Otro líder de la no violencia cuya trayectoria ha sido tergiversada por la historia es Martin Luther King. Según nuestro autor, la ideología dominante elogia y canoniza al primer King, al que aspira a conseguir que los negros sean partícipes del “sueño americano”, pero condena al olvido al líder afroamericano que condena el racismo blanco de Estados Unidos y la guerra colonial de Vietnam y expresa su admiración por líderes negros comunistas.

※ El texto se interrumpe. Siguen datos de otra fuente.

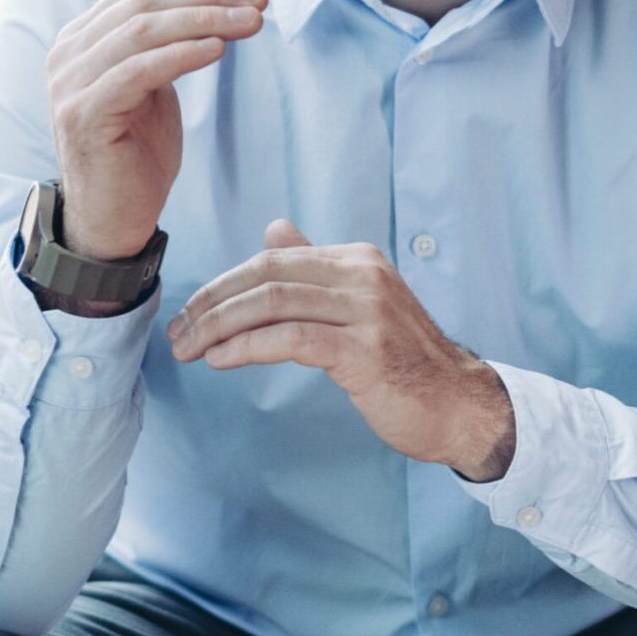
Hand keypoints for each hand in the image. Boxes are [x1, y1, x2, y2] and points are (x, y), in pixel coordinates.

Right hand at [44, 0, 267, 258]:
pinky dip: (181, 55)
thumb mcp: (146, 80)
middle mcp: (66, 54)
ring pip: (142, 30)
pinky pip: (138, 70)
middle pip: (142, 2)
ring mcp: (70, 84)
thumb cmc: (135, 151)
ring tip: (251, 23)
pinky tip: (218, 51)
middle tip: (259, 1)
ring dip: (204, 20)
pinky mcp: (83, 114)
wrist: (111, 219)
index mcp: (79, 39)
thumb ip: (144, 32)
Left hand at [166, 220, 517, 477]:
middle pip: (266, 277)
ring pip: (273, 305)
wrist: (458, 406)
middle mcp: (363, 276)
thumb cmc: (404, 362)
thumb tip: (274, 229)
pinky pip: (292, 340)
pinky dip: (247, 347)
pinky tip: (221, 360)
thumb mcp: (360, 305)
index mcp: (357, 260)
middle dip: (211, 305)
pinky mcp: (365, 350)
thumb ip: (317, 269)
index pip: (272, 260)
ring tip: (190, 349)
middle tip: (177, 333)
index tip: (189, 312)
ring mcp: (367, 312)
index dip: (222, 285)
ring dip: (219, 328)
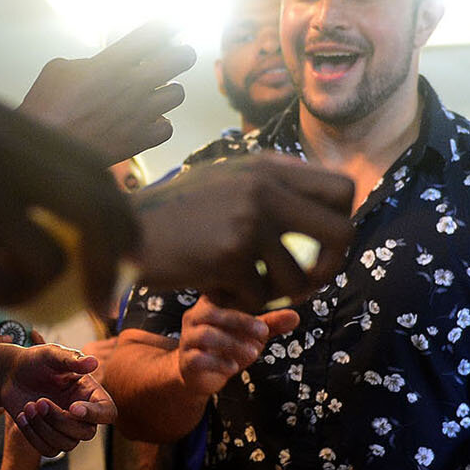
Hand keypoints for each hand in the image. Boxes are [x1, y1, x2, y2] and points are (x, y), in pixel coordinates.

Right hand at [0, 95, 137, 312]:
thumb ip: (3, 161)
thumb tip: (49, 214)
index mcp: (10, 126)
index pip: (98, 174)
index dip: (119, 225)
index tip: (117, 261)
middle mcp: (3, 152)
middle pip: (98, 214)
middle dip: (108, 270)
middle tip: (100, 305)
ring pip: (50, 260)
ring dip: (37, 293)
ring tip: (1, 296)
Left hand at [2, 343, 114, 455]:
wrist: (11, 374)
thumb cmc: (35, 361)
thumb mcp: (51, 354)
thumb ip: (71, 359)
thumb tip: (93, 362)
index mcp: (90, 393)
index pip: (107, 412)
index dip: (95, 414)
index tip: (73, 408)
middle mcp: (82, 415)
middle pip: (86, 433)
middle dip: (60, 420)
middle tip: (39, 401)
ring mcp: (66, 429)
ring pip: (66, 444)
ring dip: (44, 428)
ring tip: (28, 407)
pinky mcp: (48, 439)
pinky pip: (47, 451)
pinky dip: (32, 436)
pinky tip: (22, 416)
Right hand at [17, 22, 193, 164]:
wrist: (45, 148)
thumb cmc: (46, 106)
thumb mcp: (60, 68)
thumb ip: (90, 61)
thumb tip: (101, 64)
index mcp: (113, 61)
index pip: (156, 31)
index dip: (171, 23)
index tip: (176, 22)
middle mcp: (133, 84)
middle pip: (181, 58)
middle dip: (182, 53)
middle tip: (178, 56)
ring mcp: (139, 113)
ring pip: (178, 93)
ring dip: (169, 91)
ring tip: (158, 93)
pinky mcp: (139, 140)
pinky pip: (167, 127)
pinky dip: (160, 124)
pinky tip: (147, 122)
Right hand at [133, 154, 354, 310]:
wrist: (125, 228)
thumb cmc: (178, 211)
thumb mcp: (229, 178)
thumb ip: (273, 184)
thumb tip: (327, 204)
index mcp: (269, 167)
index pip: (344, 189)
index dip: (341, 222)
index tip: (318, 244)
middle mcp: (265, 189)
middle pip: (343, 234)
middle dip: (330, 267)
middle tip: (307, 280)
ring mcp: (248, 222)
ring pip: (300, 279)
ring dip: (278, 295)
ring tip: (247, 287)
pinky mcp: (229, 256)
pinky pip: (259, 298)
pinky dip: (240, 302)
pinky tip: (215, 289)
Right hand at [177, 297, 297, 396]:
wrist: (199, 376)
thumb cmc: (224, 348)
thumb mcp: (249, 335)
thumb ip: (269, 324)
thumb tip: (295, 316)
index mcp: (209, 304)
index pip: (221, 293)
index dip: (241, 301)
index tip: (263, 315)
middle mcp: (194, 318)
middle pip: (211, 312)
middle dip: (240, 322)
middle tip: (263, 334)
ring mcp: (188, 339)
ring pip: (205, 335)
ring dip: (232, 344)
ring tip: (253, 354)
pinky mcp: (186, 361)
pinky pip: (198, 358)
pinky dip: (219, 363)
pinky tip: (234, 367)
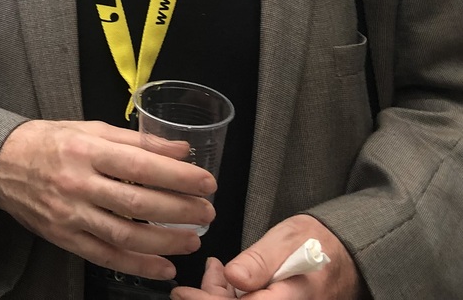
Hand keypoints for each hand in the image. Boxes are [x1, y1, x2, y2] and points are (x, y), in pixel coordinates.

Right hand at [0, 120, 214, 281]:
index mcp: (84, 150)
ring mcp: (69, 214)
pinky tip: (163, 266)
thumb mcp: (88, 129)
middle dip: (180, 210)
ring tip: (192, 240)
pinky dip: (137, 264)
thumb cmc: (47, 141)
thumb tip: (180, 150)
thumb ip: (135, 140)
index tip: (206, 182)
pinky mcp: (64, 237)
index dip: (177, 176)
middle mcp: (77, 183)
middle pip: (137, 202)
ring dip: (165, 241)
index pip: (140, 165)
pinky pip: (105, 255)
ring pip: (124, 234)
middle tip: (207, 212)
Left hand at [171, 215, 365, 299]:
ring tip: (210, 275)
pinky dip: (233, 297)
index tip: (184, 294)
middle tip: (185, 290)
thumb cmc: (319, 241)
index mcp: (294, 298)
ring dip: (218, 298)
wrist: (348, 253)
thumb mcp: (288, 239)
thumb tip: (233, 276)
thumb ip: (261, 260)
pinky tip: (225, 281)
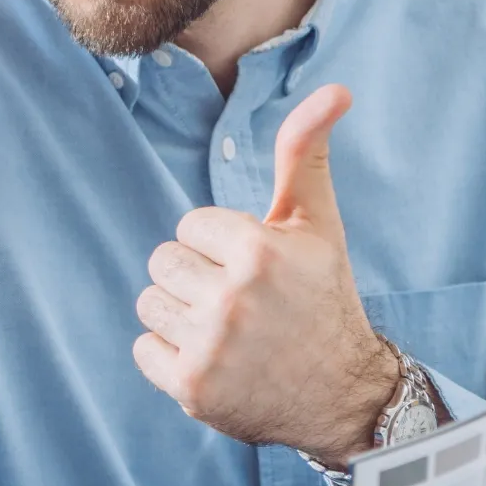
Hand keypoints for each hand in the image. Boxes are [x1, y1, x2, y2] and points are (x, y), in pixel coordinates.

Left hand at [132, 83, 401, 466]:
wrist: (342, 395)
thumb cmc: (323, 298)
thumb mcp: (317, 225)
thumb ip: (305, 154)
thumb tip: (334, 89)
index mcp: (257, 251)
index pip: (189, 226)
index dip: (219, 245)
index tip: (255, 269)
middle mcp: (232, 298)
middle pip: (162, 262)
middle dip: (195, 277)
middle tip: (240, 302)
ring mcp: (209, 347)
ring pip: (149, 303)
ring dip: (179, 315)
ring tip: (226, 330)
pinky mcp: (190, 389)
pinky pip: (143, 349)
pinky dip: (169, 356)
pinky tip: (213, 361)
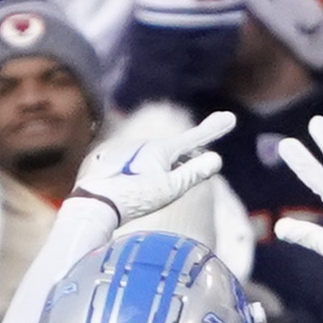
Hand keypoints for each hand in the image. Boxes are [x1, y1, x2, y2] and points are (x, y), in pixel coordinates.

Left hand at [70, 108, 237, 223]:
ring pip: (147, 158)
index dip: (212, 130)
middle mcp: (142, 143)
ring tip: (142, 194)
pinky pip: (127, 163)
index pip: (193, 139)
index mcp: (161, 149)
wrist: (93, 204)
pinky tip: (126, 190)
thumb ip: (194, 173)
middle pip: (170, 152)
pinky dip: (132, 174)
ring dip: (152, 170)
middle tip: (175, 185)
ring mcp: (123, 148)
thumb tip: (217, 159)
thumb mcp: (169, 189)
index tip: (230, 118)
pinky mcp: (106, 158)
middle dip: (179, 163)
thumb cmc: (134, 198)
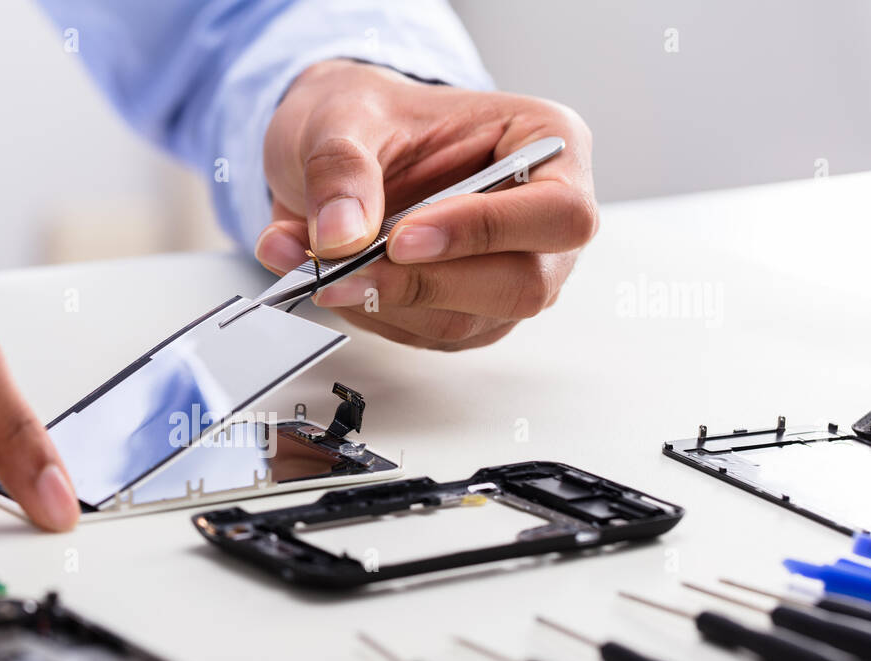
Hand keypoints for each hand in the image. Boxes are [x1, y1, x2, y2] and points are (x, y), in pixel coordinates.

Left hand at [256, 60, 597, 349]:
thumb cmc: (369, 116)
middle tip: (342, 272)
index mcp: (547, 142)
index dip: (484, 232)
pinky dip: (368, 314)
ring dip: (381, 304)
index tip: (402, 239)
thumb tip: (343, 237)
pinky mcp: (467, 311)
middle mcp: (541, 219)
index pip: (557, 212)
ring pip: (465, 321)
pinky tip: (328, 281)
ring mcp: (510, 273)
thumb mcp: (342, 115)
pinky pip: (425, 335)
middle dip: (424, 285)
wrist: (339, 147)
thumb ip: (341, 168)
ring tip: (312, 270)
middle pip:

Para terminar Losurdo destapa la farsa en torno al depositario de la herencia pacifista de Gandhi, el Dalai Lama. Mientras se nos presentan el budismo y los monjes tibetanos como sinónimo de no violencia y el comunismo como sinónimo de expansionismo y violencia, Losurdo destapará el pasado de genocidio y exterminio a manos del V Dalai Lama, la teocracia feudal con la que dominaron el Tíbet, los grupos tibetanos adiestrados, armadas y equipados con material bélico de Washington, el racismo y las vocaciones de limpieza étnica de los Dalai Lama, el culto que el Tercer Reich reservaba al Tíbet.
El repaso de estos falsos mitos promovidos por el poder que tiene como estrategia presentar a los rivales de Occidente como la reencarnación de la violencia y a sus amigos como los nuevos “Gandhis”, lleva a Losurdo a denunciar las nuevas políticas de subversión y manipulación de la opinión pública internacional a través de las denominadas “revoluciones de colores”. Es decir, promover rebeliones artificiales mediante el odio religioso, étnico o cultural; financiar grupos minoritarios que activen estas maniobras, magnificar su apoyo popular en los medios de comunicación y establecer paralelismos entre sus líderes y los mitos no violentos consolidados por la manipulación de la historia. Así, la “no violencia”, antes arma de los débiles, se transforma en un arma más a disposición de los poderosos y prepotentes que, incluso desde fuera de la ONU, están decididos a imponer la voluntad del más fuerte. Ahora la proclamación del ideal de no violencia coincide con la apoteosis de Occidente, que se erige en garante de la conciencia moral de la humanidad y se considera autorizado a provocar desestabilizaciones y golpes de Estado.
Reseña de Pascual Serrano de “La cultura de la no violencia”, de Domenico Losurdo.